Fußball-Bezirksliga: – Seit Michele Masi als Trainer beim SV Jestetten arbeitet, gibt er vor jeder Saison die gleiche Losung aus: „Ein bisschen besser als im vergangenen Jahr soll es schon werden.“ Vor der vierten Saison des Aufsteigers von 2015 hört sich das allerdings etwas anders an: „Die Vorbereitung lief überhaupt nicht gut. Viele Spieler waren noch verletzt oder im Urlaub. Ich rechne erst Ende September damit, dass alle Mann fit sind. Wir werden unsere Ziele entsprechend immer wieder anpassen“, bremst Michele Masi jegliche Erwartungen nach Platz fünf in der vergangenen Saison ein.
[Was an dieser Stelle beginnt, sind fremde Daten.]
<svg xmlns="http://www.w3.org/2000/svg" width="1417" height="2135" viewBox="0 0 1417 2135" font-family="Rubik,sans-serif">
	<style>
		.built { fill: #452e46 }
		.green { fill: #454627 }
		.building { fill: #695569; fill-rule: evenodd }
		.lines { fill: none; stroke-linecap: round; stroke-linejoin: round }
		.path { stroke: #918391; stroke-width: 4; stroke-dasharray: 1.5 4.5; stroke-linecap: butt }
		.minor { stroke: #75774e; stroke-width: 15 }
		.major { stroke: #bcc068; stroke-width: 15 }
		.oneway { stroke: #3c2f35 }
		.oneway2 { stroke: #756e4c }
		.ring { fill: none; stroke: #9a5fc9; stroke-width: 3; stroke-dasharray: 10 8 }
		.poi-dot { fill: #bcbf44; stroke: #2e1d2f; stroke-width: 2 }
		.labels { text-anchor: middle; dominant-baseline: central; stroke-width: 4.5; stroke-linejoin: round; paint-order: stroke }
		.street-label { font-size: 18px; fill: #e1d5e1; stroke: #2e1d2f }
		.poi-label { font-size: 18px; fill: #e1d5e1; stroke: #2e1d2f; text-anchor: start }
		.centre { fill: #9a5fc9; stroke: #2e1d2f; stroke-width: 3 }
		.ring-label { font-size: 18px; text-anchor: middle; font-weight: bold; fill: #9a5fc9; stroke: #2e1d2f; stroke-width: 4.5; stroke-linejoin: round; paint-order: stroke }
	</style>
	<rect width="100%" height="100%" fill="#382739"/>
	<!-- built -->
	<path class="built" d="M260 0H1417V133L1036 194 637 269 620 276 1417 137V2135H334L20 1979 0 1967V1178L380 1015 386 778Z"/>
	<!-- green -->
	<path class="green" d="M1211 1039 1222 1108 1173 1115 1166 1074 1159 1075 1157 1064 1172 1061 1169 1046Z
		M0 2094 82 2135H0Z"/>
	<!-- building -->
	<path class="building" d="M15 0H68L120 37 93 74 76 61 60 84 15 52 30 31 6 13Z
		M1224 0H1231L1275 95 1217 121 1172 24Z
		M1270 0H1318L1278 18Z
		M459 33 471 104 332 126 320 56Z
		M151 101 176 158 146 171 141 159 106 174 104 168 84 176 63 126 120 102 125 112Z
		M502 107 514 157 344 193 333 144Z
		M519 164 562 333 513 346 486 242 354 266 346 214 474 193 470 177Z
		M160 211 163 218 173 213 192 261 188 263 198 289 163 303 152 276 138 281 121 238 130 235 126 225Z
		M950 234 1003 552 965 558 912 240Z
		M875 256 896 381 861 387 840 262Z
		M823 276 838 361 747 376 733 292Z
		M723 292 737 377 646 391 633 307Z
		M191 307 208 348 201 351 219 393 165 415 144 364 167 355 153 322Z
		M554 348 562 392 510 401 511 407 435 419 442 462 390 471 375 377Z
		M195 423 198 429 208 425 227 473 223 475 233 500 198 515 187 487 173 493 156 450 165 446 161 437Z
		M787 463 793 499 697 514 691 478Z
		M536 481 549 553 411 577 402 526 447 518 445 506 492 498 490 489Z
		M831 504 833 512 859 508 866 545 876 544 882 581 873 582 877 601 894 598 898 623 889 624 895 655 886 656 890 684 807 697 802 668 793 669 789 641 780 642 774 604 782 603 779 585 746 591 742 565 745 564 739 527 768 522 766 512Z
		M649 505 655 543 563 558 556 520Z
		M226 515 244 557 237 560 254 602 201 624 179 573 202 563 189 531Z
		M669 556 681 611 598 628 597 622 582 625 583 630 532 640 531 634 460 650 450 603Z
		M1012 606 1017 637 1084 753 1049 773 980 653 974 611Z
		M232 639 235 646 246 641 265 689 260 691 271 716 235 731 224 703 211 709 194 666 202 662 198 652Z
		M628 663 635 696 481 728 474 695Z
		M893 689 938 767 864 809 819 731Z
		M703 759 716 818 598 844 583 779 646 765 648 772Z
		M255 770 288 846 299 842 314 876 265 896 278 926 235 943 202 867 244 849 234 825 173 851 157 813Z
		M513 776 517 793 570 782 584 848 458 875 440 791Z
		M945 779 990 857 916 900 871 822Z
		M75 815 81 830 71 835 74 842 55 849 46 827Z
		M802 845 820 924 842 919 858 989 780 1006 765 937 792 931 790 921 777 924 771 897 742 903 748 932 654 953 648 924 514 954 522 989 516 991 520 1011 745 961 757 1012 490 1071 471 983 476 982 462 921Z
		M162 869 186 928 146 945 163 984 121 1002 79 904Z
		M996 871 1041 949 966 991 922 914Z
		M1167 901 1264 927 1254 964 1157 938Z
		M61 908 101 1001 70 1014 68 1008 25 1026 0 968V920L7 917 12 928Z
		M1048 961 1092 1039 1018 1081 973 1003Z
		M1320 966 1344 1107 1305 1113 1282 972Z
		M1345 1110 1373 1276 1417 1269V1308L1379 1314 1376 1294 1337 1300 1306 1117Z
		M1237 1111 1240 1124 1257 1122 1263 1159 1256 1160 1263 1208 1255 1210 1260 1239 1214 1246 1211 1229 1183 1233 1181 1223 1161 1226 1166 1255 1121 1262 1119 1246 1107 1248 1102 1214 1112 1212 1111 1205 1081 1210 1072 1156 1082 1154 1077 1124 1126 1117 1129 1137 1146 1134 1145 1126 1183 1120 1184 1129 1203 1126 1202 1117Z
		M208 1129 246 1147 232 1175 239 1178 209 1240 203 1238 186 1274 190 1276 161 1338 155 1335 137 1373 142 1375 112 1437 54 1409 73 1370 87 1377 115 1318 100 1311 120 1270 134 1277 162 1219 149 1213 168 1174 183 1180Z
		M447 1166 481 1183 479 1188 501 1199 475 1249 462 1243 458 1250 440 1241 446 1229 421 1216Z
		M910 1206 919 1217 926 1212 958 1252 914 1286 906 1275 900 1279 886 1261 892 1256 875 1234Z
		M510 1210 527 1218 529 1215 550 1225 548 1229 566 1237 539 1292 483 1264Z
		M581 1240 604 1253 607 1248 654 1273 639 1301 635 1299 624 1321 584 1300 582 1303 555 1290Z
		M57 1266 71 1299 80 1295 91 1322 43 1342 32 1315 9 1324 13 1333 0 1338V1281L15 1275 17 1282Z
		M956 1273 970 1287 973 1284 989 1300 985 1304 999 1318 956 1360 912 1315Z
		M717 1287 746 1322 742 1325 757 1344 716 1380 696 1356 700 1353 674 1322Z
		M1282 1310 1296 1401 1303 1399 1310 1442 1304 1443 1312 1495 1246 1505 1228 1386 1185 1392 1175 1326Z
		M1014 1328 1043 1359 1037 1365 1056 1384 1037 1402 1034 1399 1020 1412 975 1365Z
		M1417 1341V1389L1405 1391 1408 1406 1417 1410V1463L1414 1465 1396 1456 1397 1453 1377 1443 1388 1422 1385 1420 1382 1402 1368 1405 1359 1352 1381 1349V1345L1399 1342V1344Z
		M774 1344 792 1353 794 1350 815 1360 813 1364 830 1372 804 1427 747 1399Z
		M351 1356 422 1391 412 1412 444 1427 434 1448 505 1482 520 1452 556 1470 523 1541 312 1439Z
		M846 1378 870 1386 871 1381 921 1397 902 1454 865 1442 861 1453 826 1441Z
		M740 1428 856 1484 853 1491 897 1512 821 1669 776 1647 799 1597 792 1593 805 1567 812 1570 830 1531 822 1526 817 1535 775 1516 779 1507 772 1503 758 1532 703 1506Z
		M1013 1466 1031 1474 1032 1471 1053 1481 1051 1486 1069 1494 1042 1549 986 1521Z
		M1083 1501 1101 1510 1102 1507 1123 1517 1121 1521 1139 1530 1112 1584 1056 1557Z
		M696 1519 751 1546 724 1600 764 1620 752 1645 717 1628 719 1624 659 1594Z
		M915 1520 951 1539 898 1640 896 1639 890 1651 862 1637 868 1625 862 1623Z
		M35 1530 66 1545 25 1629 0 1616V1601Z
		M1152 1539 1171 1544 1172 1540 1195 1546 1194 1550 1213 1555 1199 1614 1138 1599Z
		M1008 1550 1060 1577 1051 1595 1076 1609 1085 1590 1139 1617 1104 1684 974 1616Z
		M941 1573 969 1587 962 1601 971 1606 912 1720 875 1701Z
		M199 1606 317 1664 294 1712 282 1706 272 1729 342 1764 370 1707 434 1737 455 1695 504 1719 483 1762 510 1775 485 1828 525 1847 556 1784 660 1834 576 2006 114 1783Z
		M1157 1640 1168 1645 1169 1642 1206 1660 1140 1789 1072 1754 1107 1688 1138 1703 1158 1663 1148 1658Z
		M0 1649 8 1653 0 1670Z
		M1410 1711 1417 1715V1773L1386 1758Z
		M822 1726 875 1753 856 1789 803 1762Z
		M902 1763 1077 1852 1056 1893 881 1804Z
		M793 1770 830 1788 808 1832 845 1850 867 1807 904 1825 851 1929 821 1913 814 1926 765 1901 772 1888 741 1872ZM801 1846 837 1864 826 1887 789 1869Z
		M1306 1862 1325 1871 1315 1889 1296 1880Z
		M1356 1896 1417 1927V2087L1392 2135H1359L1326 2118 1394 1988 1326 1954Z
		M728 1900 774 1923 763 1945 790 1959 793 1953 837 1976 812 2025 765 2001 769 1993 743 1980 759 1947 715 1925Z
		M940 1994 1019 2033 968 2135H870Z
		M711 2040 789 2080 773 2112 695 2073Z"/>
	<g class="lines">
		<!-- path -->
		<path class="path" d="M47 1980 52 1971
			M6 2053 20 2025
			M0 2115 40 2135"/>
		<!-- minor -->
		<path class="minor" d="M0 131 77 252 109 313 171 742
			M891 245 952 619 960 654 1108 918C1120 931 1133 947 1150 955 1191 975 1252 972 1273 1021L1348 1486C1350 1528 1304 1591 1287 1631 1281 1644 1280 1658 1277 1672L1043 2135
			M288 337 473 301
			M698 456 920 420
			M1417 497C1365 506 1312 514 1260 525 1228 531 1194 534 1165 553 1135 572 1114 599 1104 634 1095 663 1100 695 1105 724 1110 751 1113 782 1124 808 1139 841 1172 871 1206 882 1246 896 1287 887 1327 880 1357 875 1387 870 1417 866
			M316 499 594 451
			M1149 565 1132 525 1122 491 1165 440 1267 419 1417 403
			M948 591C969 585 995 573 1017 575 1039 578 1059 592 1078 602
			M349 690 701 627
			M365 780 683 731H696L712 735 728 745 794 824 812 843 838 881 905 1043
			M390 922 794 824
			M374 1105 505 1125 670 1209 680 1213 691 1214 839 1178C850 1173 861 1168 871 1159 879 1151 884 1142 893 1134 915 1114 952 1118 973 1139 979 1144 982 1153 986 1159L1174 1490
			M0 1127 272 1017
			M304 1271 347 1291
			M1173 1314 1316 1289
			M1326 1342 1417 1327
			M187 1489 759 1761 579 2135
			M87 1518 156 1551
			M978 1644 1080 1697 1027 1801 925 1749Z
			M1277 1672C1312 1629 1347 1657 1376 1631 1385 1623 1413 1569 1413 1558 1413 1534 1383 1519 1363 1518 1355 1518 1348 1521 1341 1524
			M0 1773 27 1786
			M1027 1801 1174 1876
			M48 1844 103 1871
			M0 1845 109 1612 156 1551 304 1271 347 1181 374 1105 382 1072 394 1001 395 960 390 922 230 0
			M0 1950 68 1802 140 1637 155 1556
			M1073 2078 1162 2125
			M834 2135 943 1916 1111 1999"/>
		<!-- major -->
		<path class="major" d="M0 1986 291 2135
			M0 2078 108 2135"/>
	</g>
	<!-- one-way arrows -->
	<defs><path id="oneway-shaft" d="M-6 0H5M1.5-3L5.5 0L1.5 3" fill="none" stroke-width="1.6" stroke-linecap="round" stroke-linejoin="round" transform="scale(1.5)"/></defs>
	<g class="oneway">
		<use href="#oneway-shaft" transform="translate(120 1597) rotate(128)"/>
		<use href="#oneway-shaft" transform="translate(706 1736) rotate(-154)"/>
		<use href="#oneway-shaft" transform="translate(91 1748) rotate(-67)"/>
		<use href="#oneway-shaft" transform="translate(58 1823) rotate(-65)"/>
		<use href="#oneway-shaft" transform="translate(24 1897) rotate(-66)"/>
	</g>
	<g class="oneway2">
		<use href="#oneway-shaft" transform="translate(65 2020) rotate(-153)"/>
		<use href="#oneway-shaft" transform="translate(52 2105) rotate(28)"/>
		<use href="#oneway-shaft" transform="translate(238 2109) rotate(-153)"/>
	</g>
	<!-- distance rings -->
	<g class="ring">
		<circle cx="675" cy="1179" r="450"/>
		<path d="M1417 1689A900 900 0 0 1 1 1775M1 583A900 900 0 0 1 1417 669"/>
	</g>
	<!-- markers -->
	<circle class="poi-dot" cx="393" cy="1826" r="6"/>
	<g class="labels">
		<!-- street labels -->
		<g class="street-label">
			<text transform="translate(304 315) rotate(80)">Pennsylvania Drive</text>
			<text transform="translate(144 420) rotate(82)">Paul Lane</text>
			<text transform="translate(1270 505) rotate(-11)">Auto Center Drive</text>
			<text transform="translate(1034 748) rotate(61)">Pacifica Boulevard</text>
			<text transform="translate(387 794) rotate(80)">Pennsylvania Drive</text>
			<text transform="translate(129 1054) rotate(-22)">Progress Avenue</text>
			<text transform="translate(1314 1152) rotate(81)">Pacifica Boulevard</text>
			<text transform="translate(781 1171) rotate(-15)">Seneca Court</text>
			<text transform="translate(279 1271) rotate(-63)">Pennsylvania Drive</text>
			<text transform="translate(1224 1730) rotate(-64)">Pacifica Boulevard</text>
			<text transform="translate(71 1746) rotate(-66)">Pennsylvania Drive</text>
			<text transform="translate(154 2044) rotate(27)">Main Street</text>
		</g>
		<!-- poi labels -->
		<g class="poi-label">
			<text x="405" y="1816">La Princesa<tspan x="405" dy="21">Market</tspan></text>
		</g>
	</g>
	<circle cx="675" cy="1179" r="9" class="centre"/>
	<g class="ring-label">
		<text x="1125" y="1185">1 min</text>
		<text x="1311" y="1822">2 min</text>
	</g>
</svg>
Der erfahrene Trainer tut gut daran, denn seine Arbeit war in diesen Tagen nicht vergnügungssteuerpflichtig: „Wir hatten schon bessere Vorbereitungen“, gibt er offen zu. Schließlich gilt der 45-Jährige als Perfektionist, der im Fußball nichts dem Zufall überlässt. Manch akribisch erstellter Trainingsplan wurde Makulatur, wenn Spieler abwesend waren: „Mit acht Mann im Training ist es schwer, zielgerichtet zu arbeiten.“ Dass dabei Nerven nicht geschont werden, gibt Masi schmunzelnd zu: „Meine Frau beruhigt mich dann wieder.“

Als Vorwurf will er die Situationsanalyse allerdings nicht sehen: „Natürlich haben die Spieler ihr Recht auf Urlaub.“ Es sei auch keineswegs so, dass die Spieler nach den Erfolgen der vergangenen Spielzeiten nun einen Schlendrian einziehen lassen: „Diese Sorge habe ich überhaupt nicht. Wer da war, hat konzentriert mitgearbeitet.“

Sorge bereitet ihm, dass beispielsweise Stammkräfte wie Robin Kübler und Silvan von Ow ihre Verletzungen aus der Rückrunde noch immer nicht überwunden haben und sich Rückkehrer Sandro Scheier gleich beim ersten Testspiel verletzt hat. Neuzugang Simon Müller, der aus der Jestetter Jugend stammt, und nach seiner Ausbildung wieder in der Heimat lebt, laboriert ebenfalls noch an einer Knieverletzung.

So gesehen, steht Masi aktuell gerade einmal jener Kader zur Verfügung, mit dem er sich im Frühjahr durch die letzten Saisonspiele gehangelt hat: „In dieser Phase haben die Spieler wirklich alles gegeben, um die Saison achtbar abzuschließen“, weiß der Trainer, was er an seinen Jungs hat: „Wichtig ist, dass wir alle – die Mannschaft und das Umfeld – in den ersten Wochen der Saison viel Geduld aufbringen.“ Wenn alle Mann an Bord seien, könne der SV Jestetten durchaus wieder eine gute Rolle in der Bezirksliga spielen.